(Photography Courtesy of the Tampa-Hillsborough County Public Library System)
Then: Memorial Highway, now part of Kennedy Boulevard, opened in 1919 as an extension of Grand Central Avenue. Before then, Grand Central ended at Tampa’s city limits at Howard Avenue. The road was extended and dedicated to the United States’ casualties of World War I.
Memorial Highway originally stretched as far as Clearwater, greatly easing travel between Tampa and the Gulf beaches. As the photograph shows, this part of Tampa was “out in the country” at the time and sparsely settled.

Now: Memorial Highway, along with Lafayette Street in downtown Tampa and Grand Central Avenue through Hyde Park, was renamed for President John F. Kennedy in December 1963, following his assassination one month earlier. Kennedy had traveled the road during his Tampa visit just days before his fateful trip to Dallas.
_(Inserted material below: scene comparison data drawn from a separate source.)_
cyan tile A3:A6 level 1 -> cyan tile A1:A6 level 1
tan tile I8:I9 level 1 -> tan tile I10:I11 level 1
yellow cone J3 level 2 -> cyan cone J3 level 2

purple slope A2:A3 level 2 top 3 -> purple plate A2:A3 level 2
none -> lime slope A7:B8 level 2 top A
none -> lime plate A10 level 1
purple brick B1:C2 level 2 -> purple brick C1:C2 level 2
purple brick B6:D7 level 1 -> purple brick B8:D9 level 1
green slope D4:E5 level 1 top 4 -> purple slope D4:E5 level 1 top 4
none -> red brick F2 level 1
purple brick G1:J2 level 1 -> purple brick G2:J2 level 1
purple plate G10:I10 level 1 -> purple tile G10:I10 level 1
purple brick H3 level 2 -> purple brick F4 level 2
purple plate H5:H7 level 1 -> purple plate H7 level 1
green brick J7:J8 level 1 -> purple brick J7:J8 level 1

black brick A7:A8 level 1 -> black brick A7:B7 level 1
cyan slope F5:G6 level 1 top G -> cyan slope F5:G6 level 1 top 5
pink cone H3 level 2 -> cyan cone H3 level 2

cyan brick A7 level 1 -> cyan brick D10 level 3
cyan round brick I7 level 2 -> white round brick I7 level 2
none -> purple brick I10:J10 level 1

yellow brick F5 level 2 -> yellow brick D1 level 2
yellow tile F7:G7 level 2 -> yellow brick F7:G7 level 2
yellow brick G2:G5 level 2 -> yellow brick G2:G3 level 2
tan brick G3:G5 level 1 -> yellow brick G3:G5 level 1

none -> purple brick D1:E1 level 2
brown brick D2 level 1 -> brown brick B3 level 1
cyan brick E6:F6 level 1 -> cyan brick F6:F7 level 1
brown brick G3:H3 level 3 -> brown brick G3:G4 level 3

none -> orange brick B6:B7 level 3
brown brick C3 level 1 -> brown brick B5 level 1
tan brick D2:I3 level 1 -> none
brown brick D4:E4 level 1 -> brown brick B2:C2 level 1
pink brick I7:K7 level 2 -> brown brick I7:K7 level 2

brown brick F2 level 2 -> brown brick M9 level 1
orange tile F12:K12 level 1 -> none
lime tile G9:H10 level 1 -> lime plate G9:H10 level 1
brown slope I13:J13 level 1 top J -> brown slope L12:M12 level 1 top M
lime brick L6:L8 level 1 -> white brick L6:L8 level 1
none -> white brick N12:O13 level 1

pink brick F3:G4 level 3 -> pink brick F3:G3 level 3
Lisbon Avenue was renamed MacDill during World War II as it extended north from the new air base at the southern end of the Interbay Peninsula.
Kennedy Boulevard eventually became an important commercial corridor, with many of the old homes replaced by businesses large and small. Some of those homes were converted into businesses, including the two-story stucco home shown in the “Then” photo above.
Rodney Kite-Powell is a Tampa-born author, the official historian of Hillsborough County and the director of the Touchton Map Library at the Tampa Bay History Center, where he has worked since 1995.